The lawsuit arose in May after Sheriff Watson posted an explicitly religious Easter message on the sheriff's office's official Facebook page. American Atheists sent a letter to the sheriff advising against such religious messages on a government-sponsored social media site. The sheriff responded by telling a local newspaper that he intended to use his position as sheriff to proselytize. After posting the local newspaper article on the sheriff's office's Facebook page, commenters began criticizing the sheriff's statements. The sheriff and employees of the sheriff's department began deleting and blocking critical comments and users who were critical of the sheriff while leaving favorable comments on the governmental Facebook page.
For more information, see American Atheists' news release: http://news.atheists.org/2016/08/11/atheists-reach-41000-settlement-with-tennessee-county-sheriff/
FFRF sues Lehigh County, Pennsylvania over cross on county seal
In a federal lawsuit filed August 16 in the U.S. District Court for the Eastern District of Pennsylvania, Freedom From Religion Foundation (FFRF) and several local members sued Lehigh County in Pennsylvania to remove a Latin cross from the county seal and flag.

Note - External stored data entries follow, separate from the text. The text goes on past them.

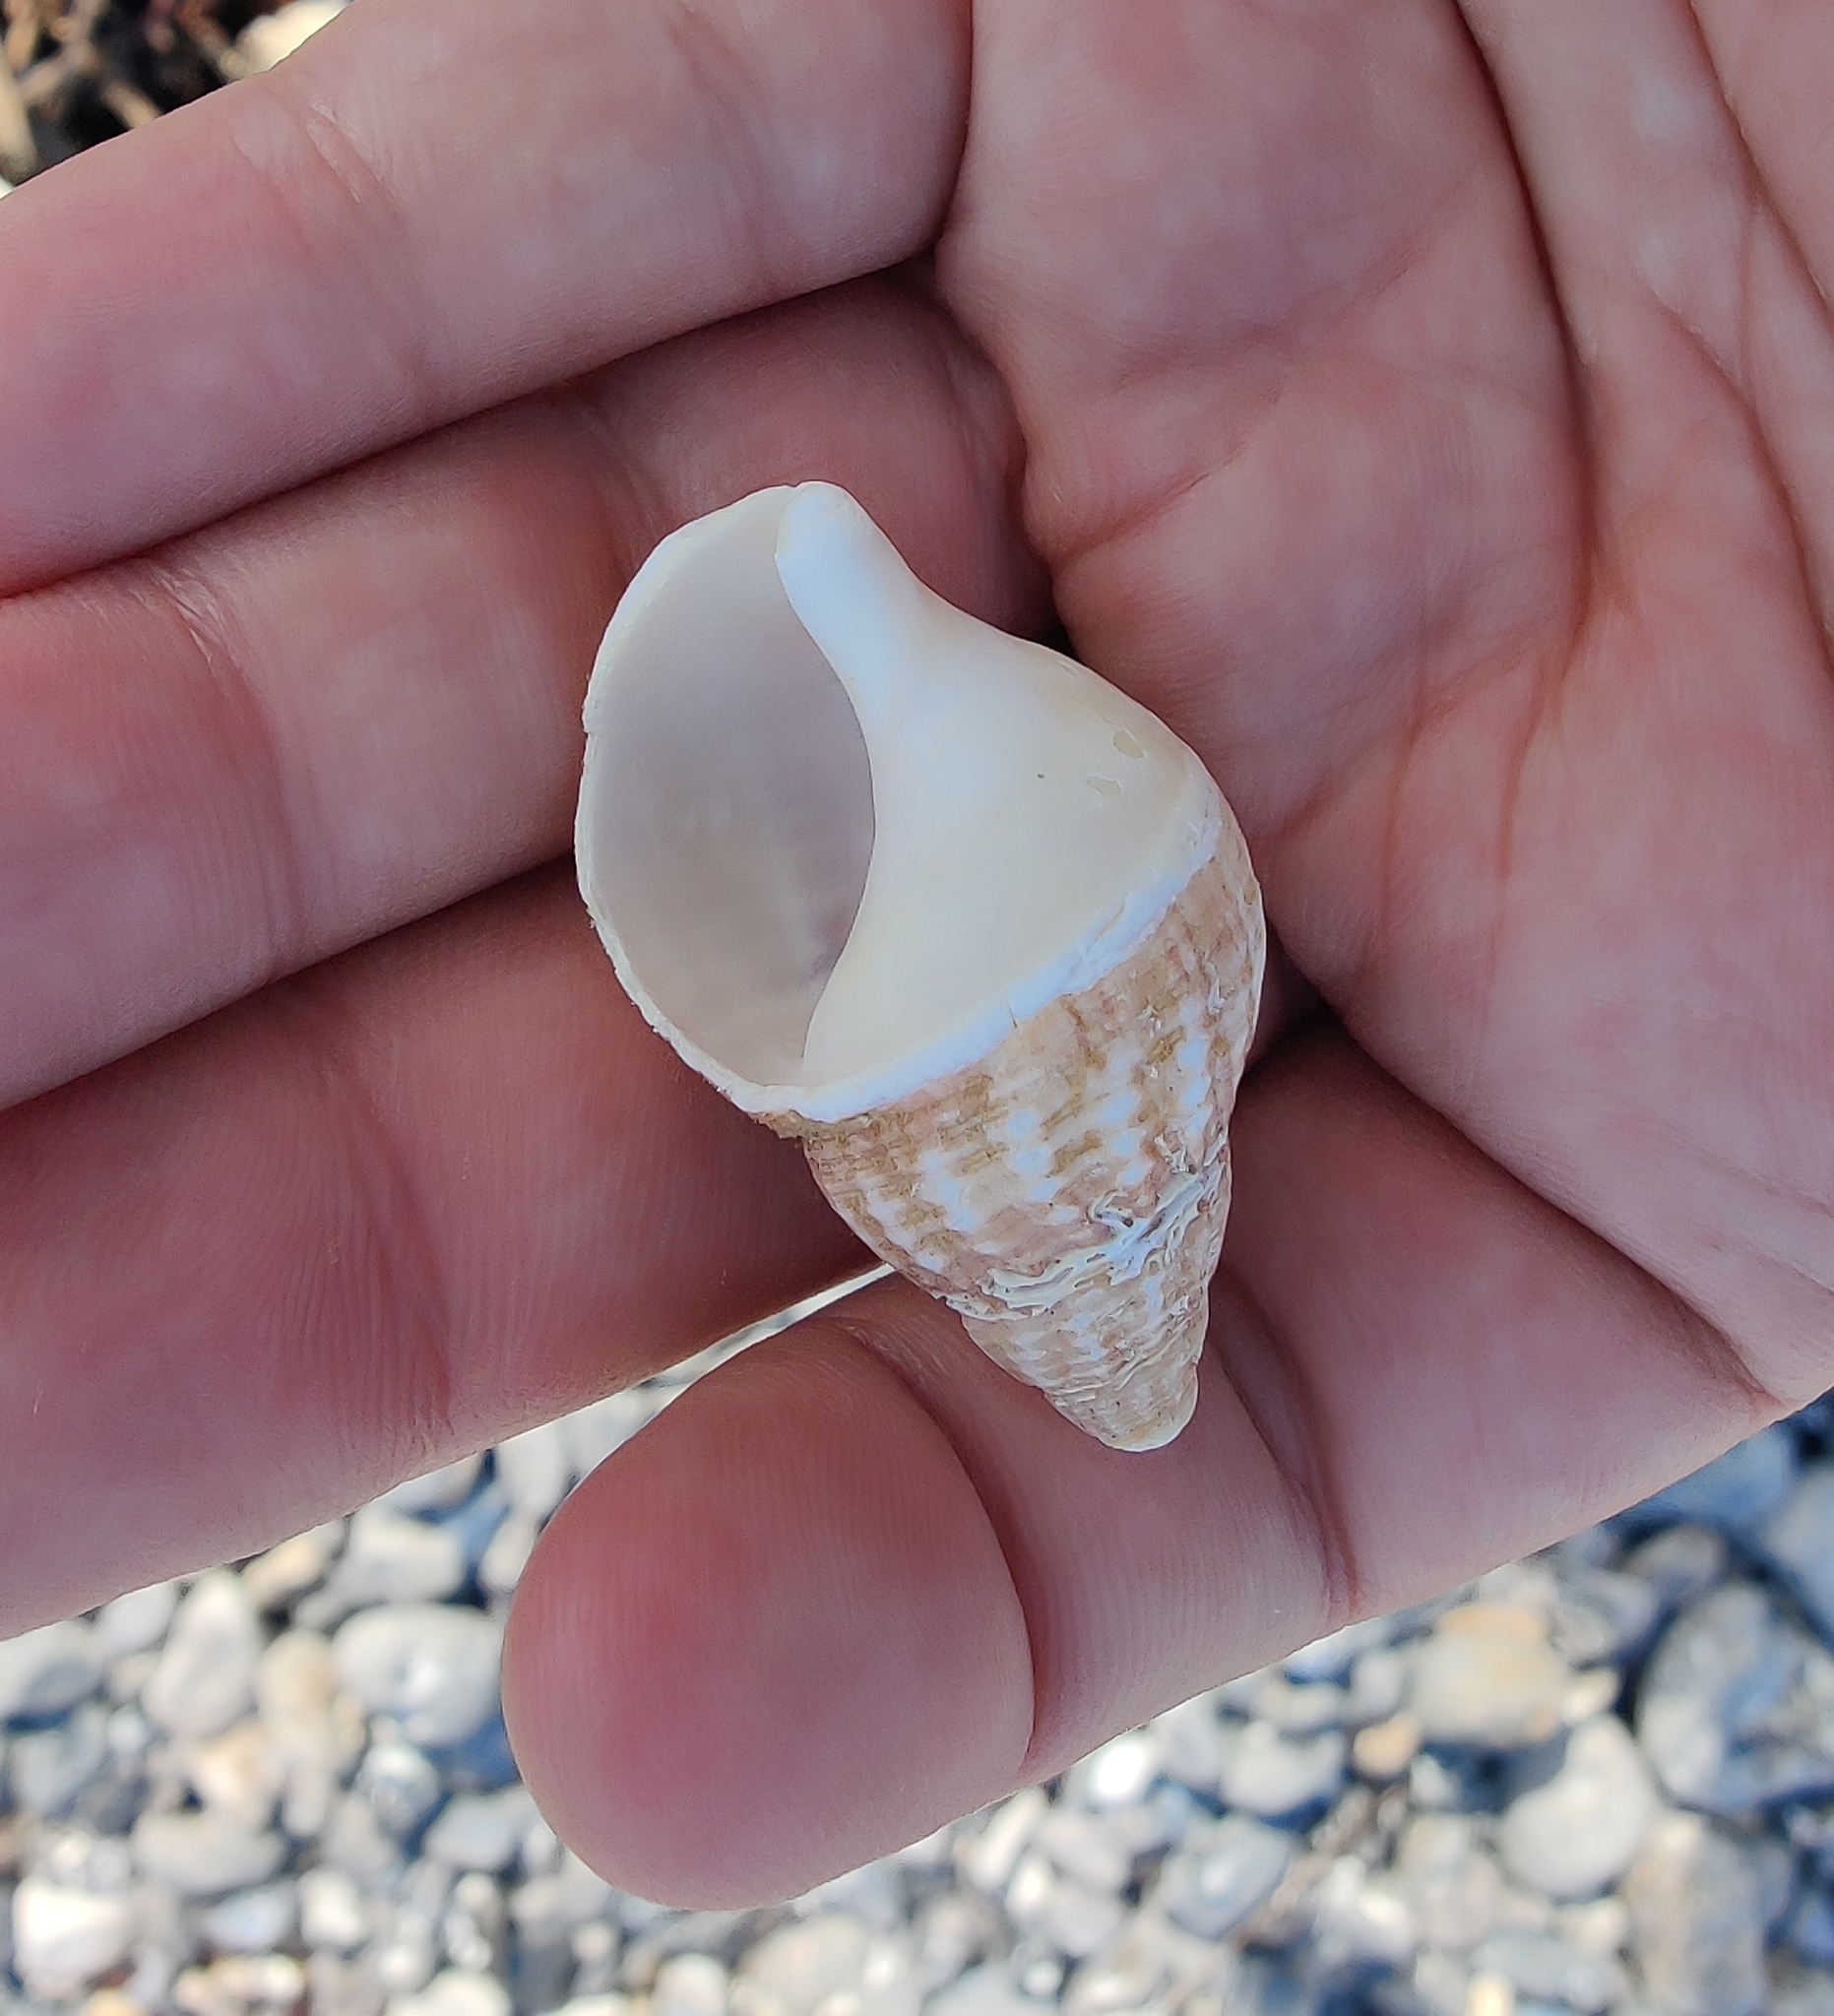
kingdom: Animalia
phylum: Mollusca
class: Gastropoda
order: Neogastropoda
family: Buccinidae
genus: Buccinum
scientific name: Buccinum undatum
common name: Common whelk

FFRF is a plaintiff, as are members residing in the county who have encountered the religious symbol on governmental property and documents, such as on letterhead, numerous official county forms and reports, the county's website, a display in the Board of Commissioners meeting room and even on flags prominently displayed at the entrance of county buildings.
FFRF complained to the county in November 2014 and again in January 2015. Following several meetings about the controversy, the Board of Commissioners sent a reply on March 25, 2015, noting: "The cross, one of more than a dozen elements, was included to honor the original settlers of Lehigh County, who were Christian."
FFRF's local members find the presence of the cross on a seal representing the entire county to be exclusionary and offensive, as the cross endorses Christianity and does not reflect the diversity of the population. By adopting and displaying a seal and flag with a Latin cross, the county is violating the First and 14th Amendments to the U.S. Constitution. The Plaintiffs contend the purpose is religious, not secular, and "has the primary effect of both advancing religion and expressing defendant's preference for Christianity above all other religions and nonreligion."
For more information, see FFRF's news release: https://ffrf.org/news/news-releases/item/27336-ffrf-sues-pennsylvania-county-over-cross-on-seal.
Americans United & American Atheists sue Pennsylvania House of Representatives
On August 26, 2016, Americans United for Separation of Church and State and American Atheists jointly filed a federal lawsuit challenging the Pennsylvania House of Representatives' discriminatory policy of barring people who do not believe in God from offering pre-meeting invocations.
The Pennsylvania House has a longstanding tradition of opening invocations, which are often delivered by guests from the community. Over the last two years, several non-theists who requested to deliver opening invocations before the House were deemed ineligible on the grounds that they are "non-adherents or nonbelievers."
The plaintiffs in the case include Pennsylvania Nonbelievers, its president Brian Fields, and member Joshua Neiderhiser; Dillsburg Area Freethinkers, its chief organizer Paul Tucker, and member Deana Weaver; and Lancaster Freethought Society and its president Scott Rhoades.